There’s a subculture of masculinity — for better or worse — that doesn’t operate under the premise that more muscle means more manly. Instead, peacocking comes in the form of engaging with fear. It’s Jackass. It’s skate culture. It’s me at five years old breaking my arm trying to climb monkey bars that were too high for a short king. It’s breaking my leg at age seven teaching myself how to ride a bicycle in the rain after watching Dave Mirra do a backflip on his.
To partake in this flailing madness, you need not show that you’re the biggest or the strongest. In this world, filling your bag with stories of how you ate shit — how you basically begged inanimate objects or Mother Nature to punish you — is the point.
For 30 years, I was one of those guys hypnotized by the risk of being physically destroyed. Case in point (beyond, of course, the aforementioned broken limbs): Though I’ve been surfing since I was 11, I’ve never been great at it. It isn’t uncommon, then, for me to sacrifice my body to a wipeout in exchange for that feeling you get when you walk away unscathed when you should be broken.

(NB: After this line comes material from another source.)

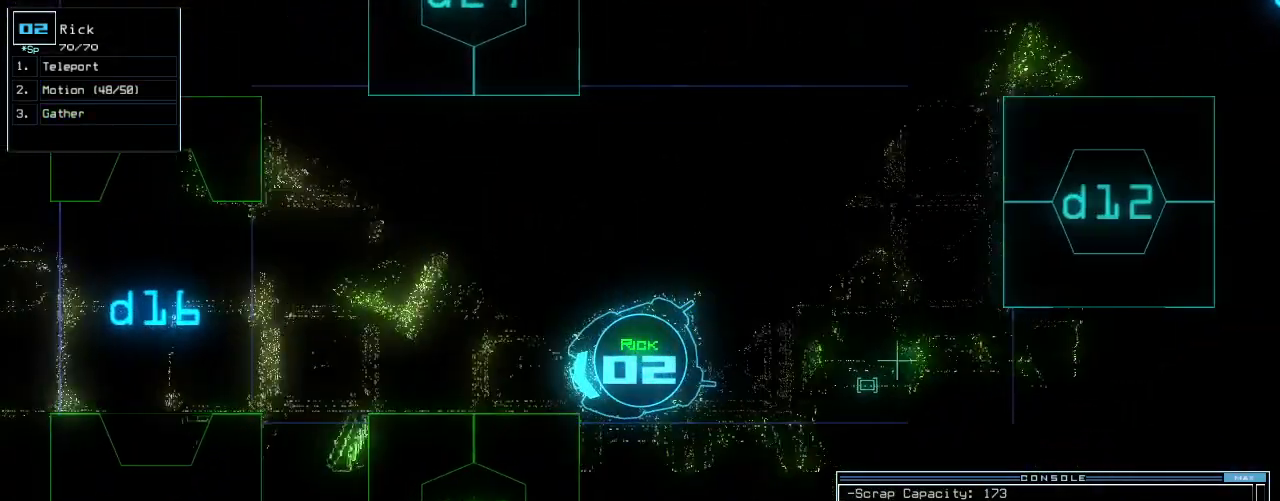
{"keys": ["left", "up"], "events": [[60, "return", "up"], [200, "right", "down"], [360, "left", "down"], [360, "right", "up"]]}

But last week, roughly a month after my 30th birthday, on a brisk Friday night 50 yards from the shores of Malibu, all that changed. Out there in the Pacific Ocean, floating on my surfboard, alone and in the dark, peering into the foggy abyss — trying to judge what’s a wave and what’s a ghost — I surrendered.
I’m no athlete. Never really have been. So I don’t know what it’s like to have to give up something because my body isn’t quite as malleable as it was in my youth. I do know, though, that last week when I tried night surfing for the first time, I couldn’t hack it. I felt my body tighten when faced with the potential of excruciating pain. My hopes crushed and rendered dizzy after the first blind collision.
I’m not suggesting that at 30 I’m done surfing, or even that my body is in any better or worse shape than it was when I was 28. But I am saying that at 30 — six years younger than Johnny Knoxville was when he stopped mutilating his body for glory — the jackass part of my brain, the part that says “fuck it, let’s ride,” abandoned me in the night.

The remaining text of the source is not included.